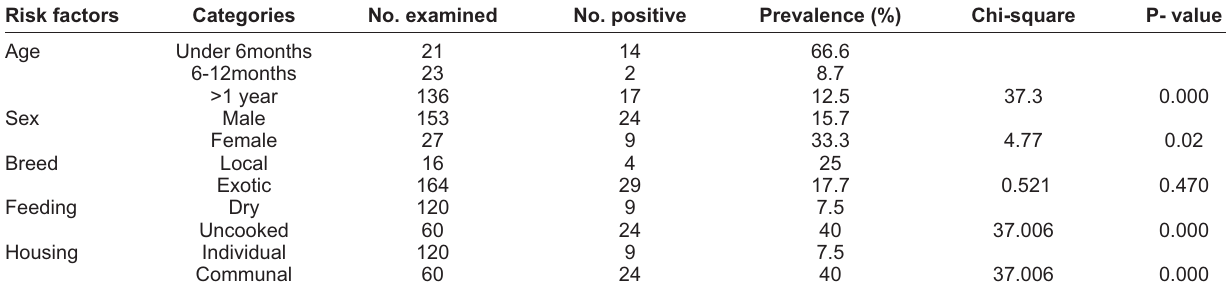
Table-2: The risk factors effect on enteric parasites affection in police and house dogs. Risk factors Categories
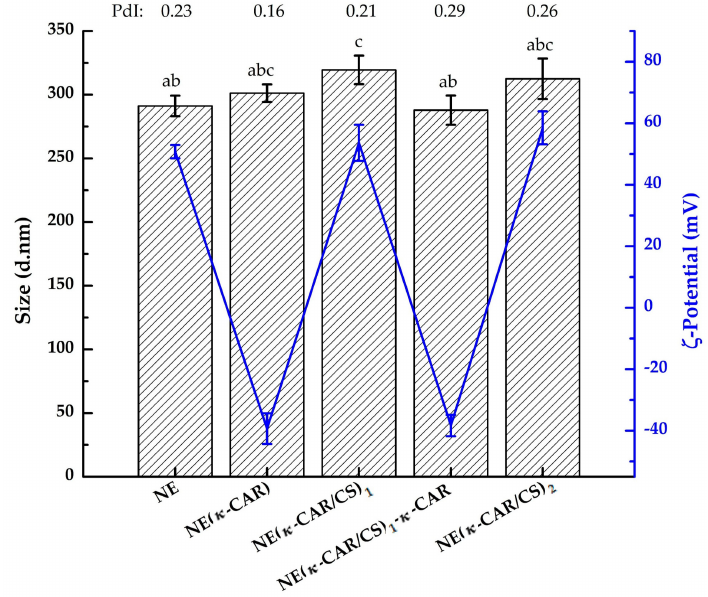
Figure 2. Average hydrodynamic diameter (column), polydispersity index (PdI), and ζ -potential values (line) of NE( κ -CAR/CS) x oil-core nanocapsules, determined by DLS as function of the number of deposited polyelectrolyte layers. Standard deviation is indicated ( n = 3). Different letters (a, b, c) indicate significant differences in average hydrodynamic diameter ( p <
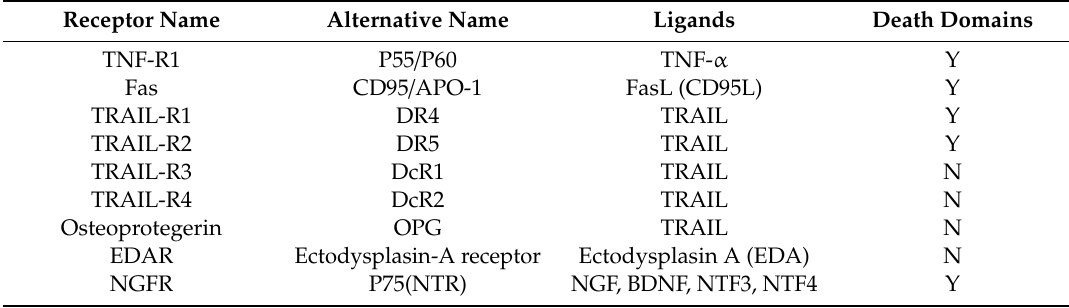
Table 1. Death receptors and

*What to do*
Nothing but the lines from the line with "Figure 2. Average" through the last line of the listing above should be repeated, and pictures should be left out.

*Written solution*
Figure 2. Average hydrodynamic diameter (column), polydispersity index (PdI), and ζ -potential values (line) of NE( κ -CAR/CS) x oil-core nanocapsules, determined by DLS as function of the number of deposited polyelectrolyte layers. Standard deviation is indicated ( n = 3). Different letters (a, b, c) indicate significant differences in average hydrodynamic diameter ( p <
Table 1. Death receptors and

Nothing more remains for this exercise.